The investigators’ trail has stopped at Ruslan Mukhudinov, the driver of a top commander of Chechnya’s Sever armed battalion, as the likely brain behind the attack. But to Nemtsov’s supporters, Mukhudinov is just another middle-man. They point to his former employer, Ruslan Geremeyev, a relative of some of Kadyrov’s closest associates.
“We’re practically sure he played a central role and that the organizing of this murder went through him,” says lawyer Prokhorov.
The two people in question, however, will be conspicuous at the trial only by their absence. Mukhudinov has gone missing, and when Russian police came for Geremeyev in a Chechen village, they were met with armed men and repelled.
Without them, the investigation has hit a wall that is
unlikely to crumble. “Don’t expect any of the contractors to appear on the
defendant’s bench,” says journalist Grigory Tumanov, who has followed the Nemtsov case since the beginning.
Kadyrov meanwhile has denied all involvement and stood by his men.

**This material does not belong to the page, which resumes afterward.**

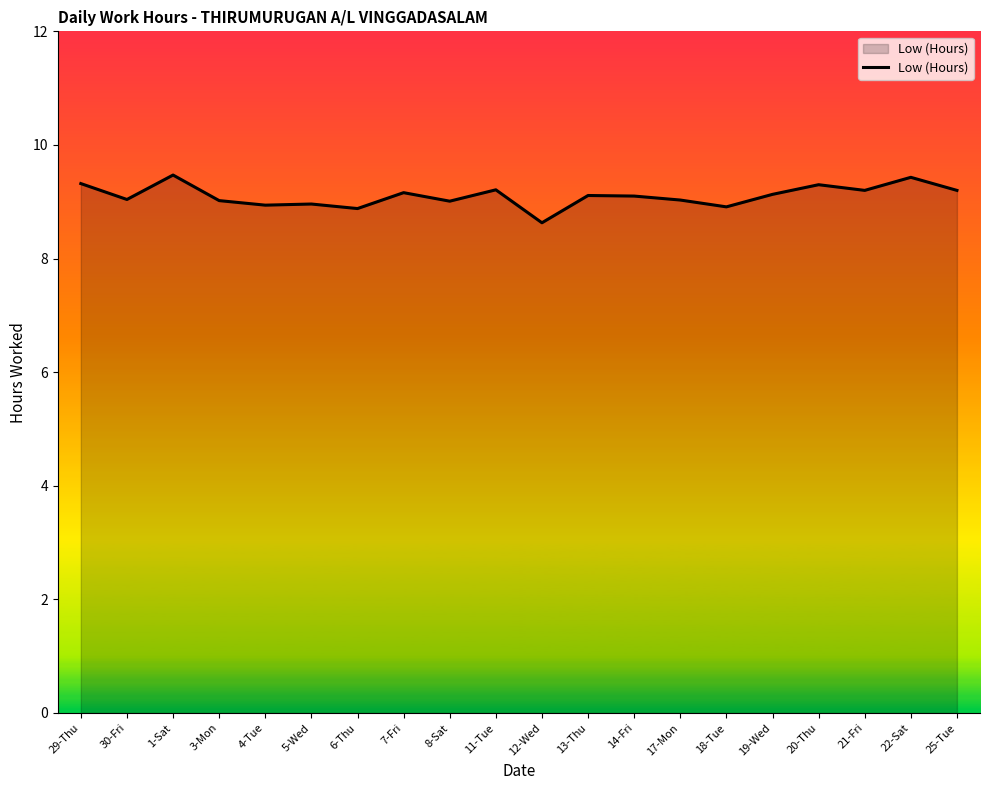

What is the approximate value at 18-Tue?

8.9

In the month following the murder, he described main suspect Dadaev, a former deputy commander in the Sever batallion, as “a true patriot.” Only interference at the highest level could put the case back on track. The lack of progress suggests Putin may have already made his choice.
While Kadyrov’s alleged involvement in the high-profile killing might plausibly have irked Putin, such feelings are trumped by a desire to preserve stability in the North Caucasus. As Nemtsov described in his book: “Kadyrov has a fantastic chance to blackmail Putin. He can decide to go into the mountains at any point […] Chechnya is a region that is being ruled by a person who ‘by agreement’ is temporarily loyal to the Kremlin.”

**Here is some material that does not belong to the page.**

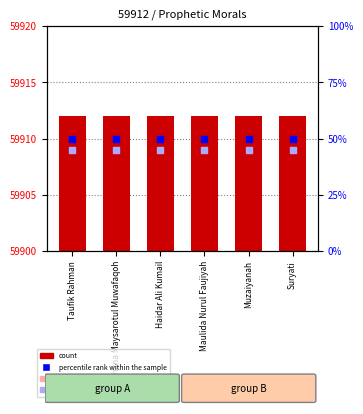

Is the value of value, Detection Call = ABSENT at Suryati greater than the value of count at Muzaiyanah?

No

Kadyrov was temporarily reappointed to his post in March, pending upcoming parliamentary elections in September which, with Putin’s backing, he is practically guaranteed to win.
“The support is symbolic, but it is enough to have symbolic support,” says Grigory Shvedov, editor-in-chief of the Caucasian Knot news portal. “There has not been a fundamental change in their relationship.”
The Chechen leader also shows no sign of laying low, famously posting a video of another opposition leader, Mikhail Kasyanov, in the crosshairs of a rifle.
Meanwhile, Russia’s security services are less willing to forgive. The FSB has had longstanding irritation with Chechnya’s leadership. The brash murder of Nemtsov in the center of Moscow — the FSB’s home turf — eroded what little patience remained.
“Even before Nemtsov’s murder their relationship was poor, but now it’s really bad,” says political analyst Stanislav Belkovsky. “The Investigative Committee and the FSB approach Kadyrov with heightened suspicion and want, if not his resignation, then a limitation of his role.”
With the supposed contractors of the killing out of reach, the big questions are likely to remain unanswered, says Tumanov. In fact, “as more details come out during the trial, it is likely to lead to even more questions,” he says.
Meanwhile, the prosecutors’ main trump card will be to attract media attention to the case. They could call upon the very top of the establishment to testify, including on Kadyrov himself and the head of National Guard, Viktor Zolotov, who, in theory, is accountable for the actions of regional battalions such as Sever, Tumanov says.
But the court proceedings will likely present little threat to the Chechen leader. With Putin’s support and no debate in Chechnya over the trial, Kadyrov, with his constant presence on social media, might be his own biggest enemy.
“The only way the trial can further harm Kadyrov’s reputation is if he himself makes a public statement,” says Shvedov.